With average spring precipitation, the reservoir should fill in June, but it’s unlikely there will be enough water to sustain a lengthy rafting season in the Lower Blue, according to Denver Water, which late last week released a detailed outlook for Dillon Reservoir operations.
NOAA’s Climate Prediction Center is calling for higher than average chance for drier- and warmer-than-average conditions for much of Colorado through May, but that general outlook doesn’t tell the whole story, as one or two wet spring storms can significantly alter the runoff picture.
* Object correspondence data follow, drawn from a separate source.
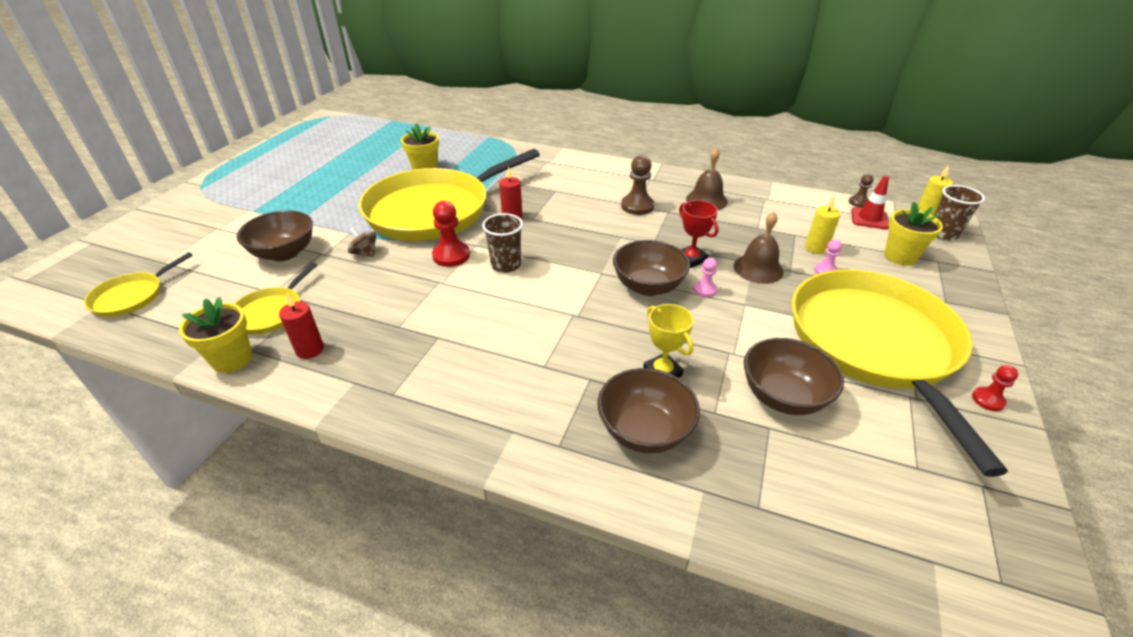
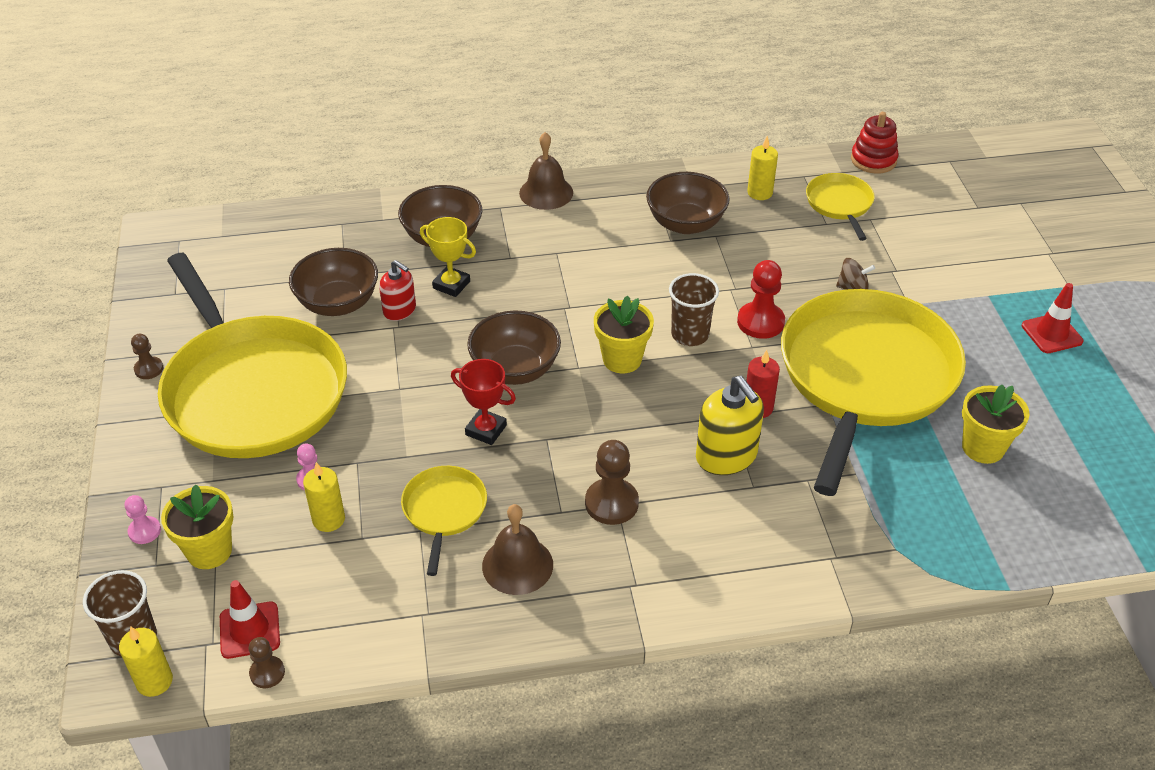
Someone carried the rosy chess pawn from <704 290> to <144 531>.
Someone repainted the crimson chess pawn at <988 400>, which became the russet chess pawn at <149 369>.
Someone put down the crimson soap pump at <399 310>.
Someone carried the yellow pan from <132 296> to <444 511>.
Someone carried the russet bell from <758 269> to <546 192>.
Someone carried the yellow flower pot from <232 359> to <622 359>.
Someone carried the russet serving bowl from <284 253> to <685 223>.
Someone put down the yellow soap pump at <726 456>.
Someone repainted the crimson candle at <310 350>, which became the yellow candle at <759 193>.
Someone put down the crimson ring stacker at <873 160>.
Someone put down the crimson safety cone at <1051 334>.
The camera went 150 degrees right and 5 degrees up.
Under a dry scenario, Denver Water expects the reservoir to reach a maximum elevation of about 9,015 feet in June, then drop rather quickly, by about six feet in July and another seven feet by the end of September.
Even under the dry scenario, water levels would remain high enough for reservoir operations through most of the summer.
With above-normal precipitation through May, the reservoir is projected to fill in June and stay close to maximum capacity through the summer. The provisional outlook is subject to change, depending on developing conditions. For example, a hot and dry summer on the Front Range could result in a quicker draw-down, while a wet monsoon season could reduce the demand for water.
In a message on its website, Denver Water indicated that reservoir storage is above normal for this time of year. But storage is only one indicator of drought and “reservoir levels can drop quickly when we don’t get much snow and rain,” the water provider wrote.
Based on the dry winter in the watersheds that help supply the Front Range, Denver Water said it reduced the amount of water leaving the Moffat Treatment Plant — fed by Gross Reservoir, north of Boulder — to reserve more water in the north end of our system.
According to Denver Water, the north end of the system is more susceptible to supply problems during a dry year, an issue the utility hopes to address with expansion of the Moffat Collection System Project, which would enlarge Gross Reservoir and provide 18,000 acre-feet of additional water supply through increased diversions from the Colorado River Basin.
The last time Dillon Reservoir didn’t fill was in 2004, when it remained about 10 feet below its maximum elevation. That ended a string of three years in a row when it didn’t fill. In recent years, the reservoir has fill as early as May 24 (2010) and as late as July 27 (2012), when Denver Water had to adjust for massive amounts of late-season runoff.